Body Double (1984): written by Brian De Palma and Robert J. Avrech; directed by Brian De Palma; starring Craig Wasson (Jake), Melanie Griffith (Holly), Gregg Henry (Sam), and Deborah Shelton (Gloria): 

It's hard to believe now that Body Double was condemned as immoral and horrible and all that jazz back in 1984, primarily because of a scene in which a woman is killed with a giant drill. Of course, De Palma shoots this scene so that we never see the drill go through the woman. People reacted to what they thought they saw, and to what was implied. People also reacted to the film's use of porn films in its narrative. Well, and the fact that Body Double is De Palma's love letter to all things Hitchcock, and Vertigo in particular. But the violence now looks quaint. Body Double is less violent than a typical episode of Law and Order: Special Victims Unit.

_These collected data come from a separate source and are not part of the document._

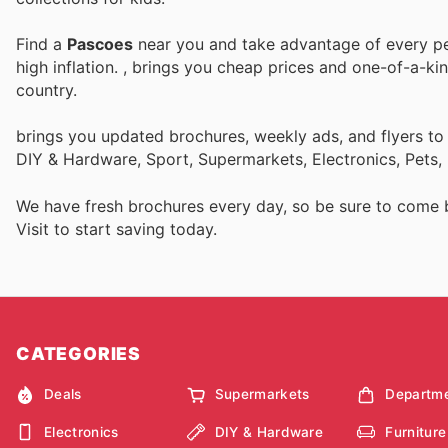
Find a
Pascoes
near you and take advantage of every per
high inflation.
, brings you cheap prices and one-of-a-ki
country.
brings you updated brochures, weekly ads, and flyers to
DIY & Hardware, Sport, Supermarkets, Electronics, Pets,
We have fresh brochures every day, so be sure to come
Visit
to start saving today.
CATEGORIES
Deals
Supermarkets
Departme
Electronics
DIY & Hardware
Furniture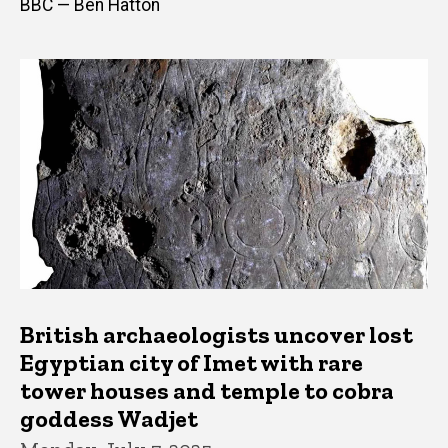
BBC — Ben Hatton
British archaeologists uncover lost
Egyptian city of Imet with rare
tower houses and temple to cobra
goddess Wadjet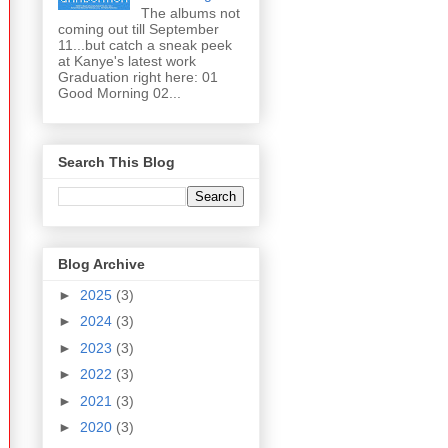
The albums not
coming out till September
11...but catch a sneak peek
at Kanye's latest work
Graduation right here: 01
Good Morning 02...
Search This Blog
Blog Archive
►
2025
(3)
►
2024
(3)
►
2023
(3)
►
2022
(3)
►
2021
(3)
►
2020
(3)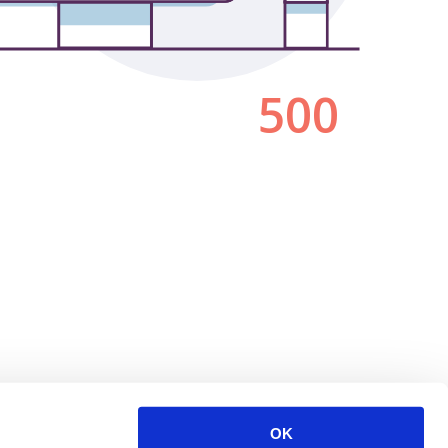
500
OK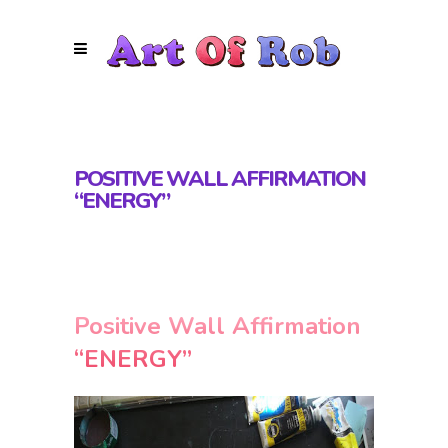
POSITIVE WALL AFFIRMATION
“ENERGY”
Positive Wall Affirmation
“ENERGY”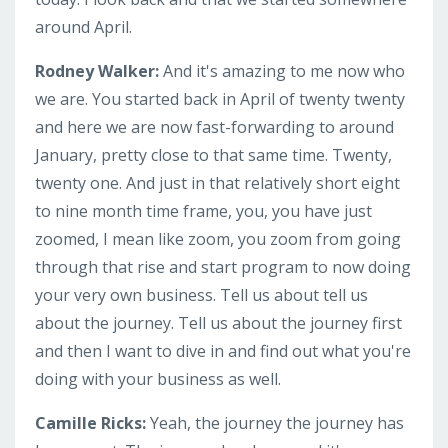
around April.
Rodney Walker:
And it's amazing to me now who
we are. You started back in April of twenty twenty
and here we are now fast-forwarding to around
January, pretty close to that same time. Twenty,
twenty one. And just in that relatively short eight
to nine month time frame, you, you have just
zoomed, I mean like zoom, you zoom from going
through that rise and start program to now doing
your very own business. Tell us about tell us
about the journey. Tell us about the journey first
and then I want to dive in and find out what you're
doing with your business as well.
Camille Ricks:
Yeah, the journey the journey has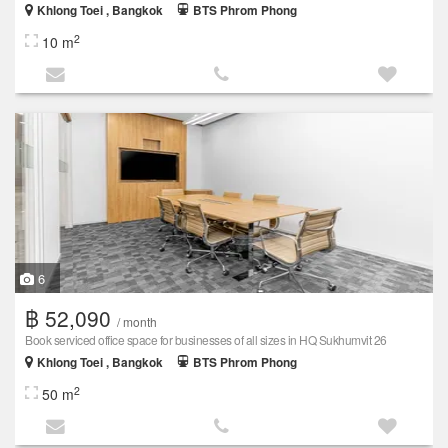
Khlong Toei , Bangkok
BTS Phrom Phong
2
10 m
6
฿ 52,090
/ month
Book serviced office space for businesses of all sizes in HQ Sukhumvit 26
Khlong Toei , Bangkok
BTS Phrom Phong
2
50 m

It's also a love letter to Hollywood and movie-making and actors. Craig Wasson is perfectly cast as a somewhat nebbishy Every-actor who gets pulled into a murder investigation because of his voyeurism, and soon demonstrates that he might be The World's Greatest Detective. 

Melanie Griffith generated most of the positive buzz for the movie in her role as Holly Body, the porn star who soon becomes key to Wasson solving the mystery of who killed his neighbour (with the aforementioned drill), and why. Griffith is terrific -- it really was a star-making performance.

I don't know that this is De Palma's best movie, but it's his most purely enjoyable. Is it misogynistic? I don't know. Less so than Hollywood (or Western culture) was in 1984, probably. For the sake of comparison, Hitchcock killed two female characters in Vertigo in the late 1950's. De Palma kills one, and she actually gets avenged in the course of the movie. Radical. Highly recommended.



DePalma (2015): directed by Noah Baumbach and Jake Paltrow; starring Brian De Palma as himself: A 100-minute interview with Brian De Palma takes the viewer on a survey of his life and film-making career. De Palma is a tremendously entertaining and opinionated film-maker. Even non-fans of his work might find this film fascinating. And if you do like De Palma's work, it's a gold-mine of opinions and anecdotes and observations. Highly recommended.